Massive open online courses provided by business schools do not appear to threaten their existing markets, according to research published today by the University of Pennsylvania.

Penn researchers surveyed 875,000 students who enrolled in nine Moocs offered by its Wharton school. They found that far from cannibalising the market for existing programmes, as business schools have feared, the Moocs reached at least three new student populations which business schools are trying to attract.

“We would like to expand to other sections of the population,” said Ezekiel Emanuel, Penn’s vice-provost for global initiatives and one of the authors of the report, adding that even if the Moocs did not become profitable in the near future they seem to be serving as a sort of targeted advertising for these hard-to-reach groups.

The research, published in the Harvard Business Review, found that large numbers of people who registered were from outside the US – 78 per cent of them were from overseas and more than half of whom came from developing nations. In contrast only 45 per cent of Wharton’s full time MBA students are foreign and only 14 per cent of its executive MBA students come from overseas.

The Moocs also attracted a high proportion of foreign-born US individuals – 35 per cent of US individuals who enrolled were born abroad.

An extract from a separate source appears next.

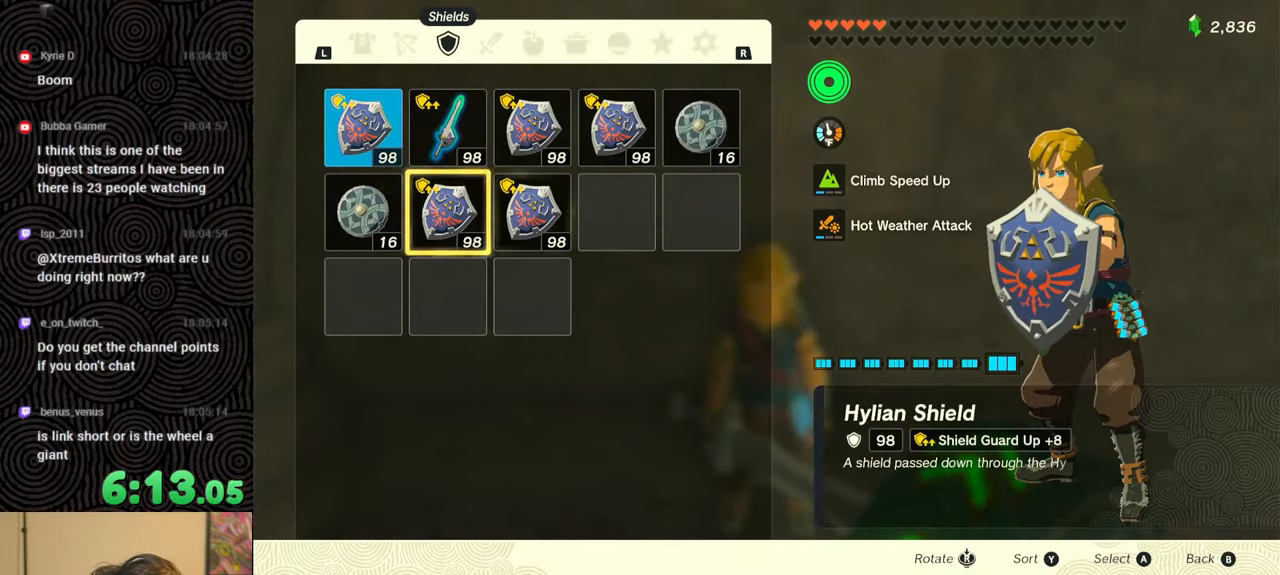
{"buttons": [], "left_stick": "center", "right_stick": "center", "events": [[17, "DPAD_LEFT", "down"], [100, "DPAD_LEFT", "up"], [233, "DPAD_UP", "down"], [333, "DPAD_UP", "up"], [350, "A", "down"], [467, "A", "up"]]}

Wharton Moocs vs MBA enrollees

The researchers found that 19 per cent of American students enrolled in the business Moocs were from “under-represented minorities” compared with just 11 per cent of students enrolled in traditional MBA programmes at nine of the top US business schools.

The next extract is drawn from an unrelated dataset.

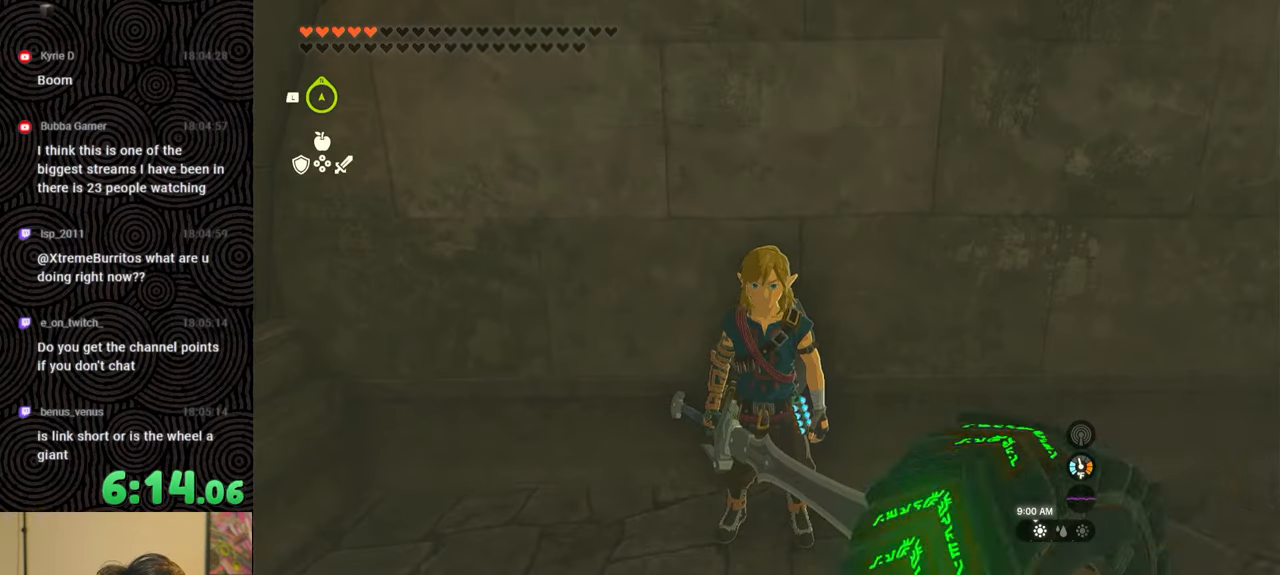
{"buttons": ["DPAD_UP", "DPAD_LEFT"], "left_stick": "center", "right_stick": "left", "events": [[83, "DPAD_LEFT", "down"], [133, "DPAD_UP", "down"], [283, "right_stick", "left"], [383, "right_stick", "center"], [483, "right_stick", "left"]]}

“Students from outside the United States, especially developing countries, foreign-born Americans and under-represented American minorities are students that business schools are trying to attract,” the researchers say in their paper. They cite Graduate Management Admission Council research showing these groups were among the most likely to receive special, targeted outreach by business schools.

“Open online business courses are reaching them in droves. These Mooc courses might then provide a highly enriched recruiting pool for full-time and executive MBA courses,” the report concludes.

Prof Emanuel said one interesting aspect from the latest research is that it reveals students taking business courses are from a broader demographic than those taking Moocs in general. Penn researchers last year found that Moocs were taken by the educated few. In the latest research, women were still under-represented, he said, but business Moocs appear to reach more underprivileged sections of society.

“We don’t know why there’s a difference between business Moocs and non-business Moocs. We hadn’t anticipated it. It’s an area for further research,” Prof Emanuel said.

The nine courses provided by Wharton include four that introduce the MBA core – accounting, finance, marketing and operations management – as well as courses such as gamification and the global business of sport.